§ Task item:
Leave every picture out, and retype all the remaining records exactly.

§ Page images and extracted text:
######

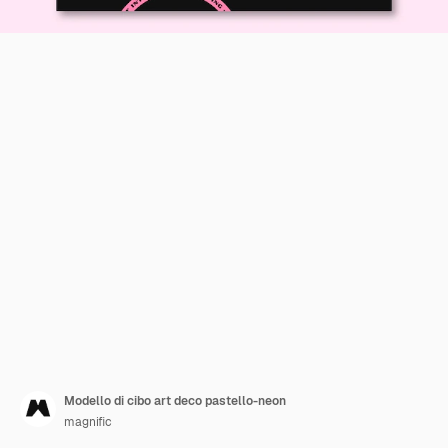
Modello di cibo art deco pastello-neon
magnific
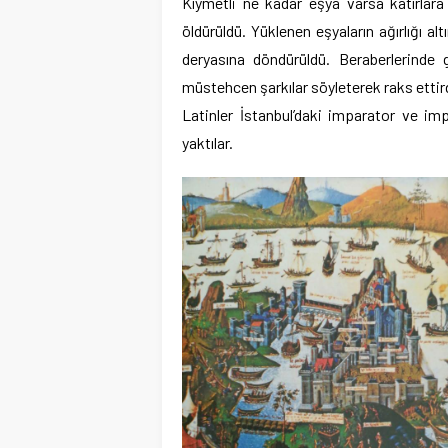
Kıymetli ne kadar eşya varsa katırlara 
öldürüldü. Yüklenen eşyaların ağırlığı alt
deryasına döndürüldü. Beraberlerinde ge
müstehcen şarkılar söyleterek raks ettird
Latinler İstanbul’daki imparator ve imp
yaktılar.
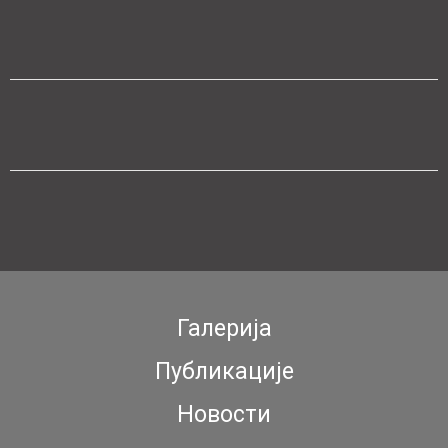
Галерија
Публикације
Новости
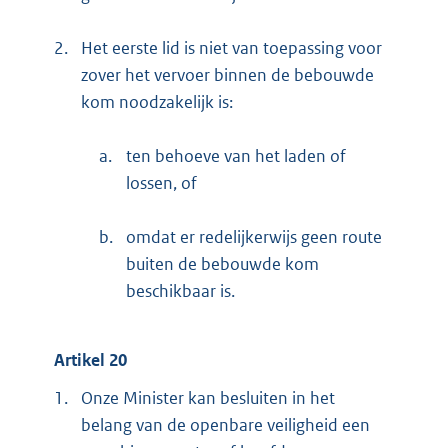
2.
Het eerste lid is niet van toepassing voor
zover het vervoer binnen de bebouwde
kom noodzakelijk is:
a.
ten behoeve van het laden of
lossen, of
b.
omdat er redelijkerwijs geen route
buiten de bebouwde kom
beschikbaar is.
Artikel 20
1.
Onze Minister kan besluiten in het
belang van de openbare veiligheid een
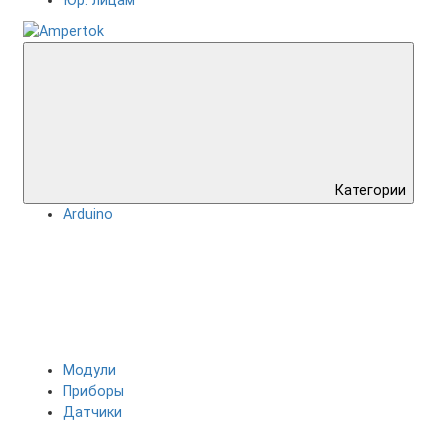
Юр. лицам
Категории
Arduino
Модули
Приборы
Датчики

######

§ Final answer:
Modello di cibo art deco pastello-neon
magnific
Kıymetli ne kadar eşya varsa katırlara 
öldürüldü. Yüklenen eşyaların ağırlığı alt
deryasına döndürüldü. Beraberlerinde ge
müstehcen şarkılar söyleterek raks ettird
Latinler İstanbul’daki imparator ve imp
yaktılar.
Галерија
Публикације
Новости
2.
Het eerste lid is niet van toepassing voor
zover het vervoer binnen de bebouwde
kom noodzakelijk is:
a.
ten behoeve van het laden of
lossen, of
b.
omdat er redelijkerwijs geen route
buiten de bebouwde kom
beschikbaar is.
Artikel 20
1.
Onze Minister kan besluiten in het
belang van de openbare veiligheid een
Юр. лицам
Категории
Arduino
Модули
Приборы
Датчики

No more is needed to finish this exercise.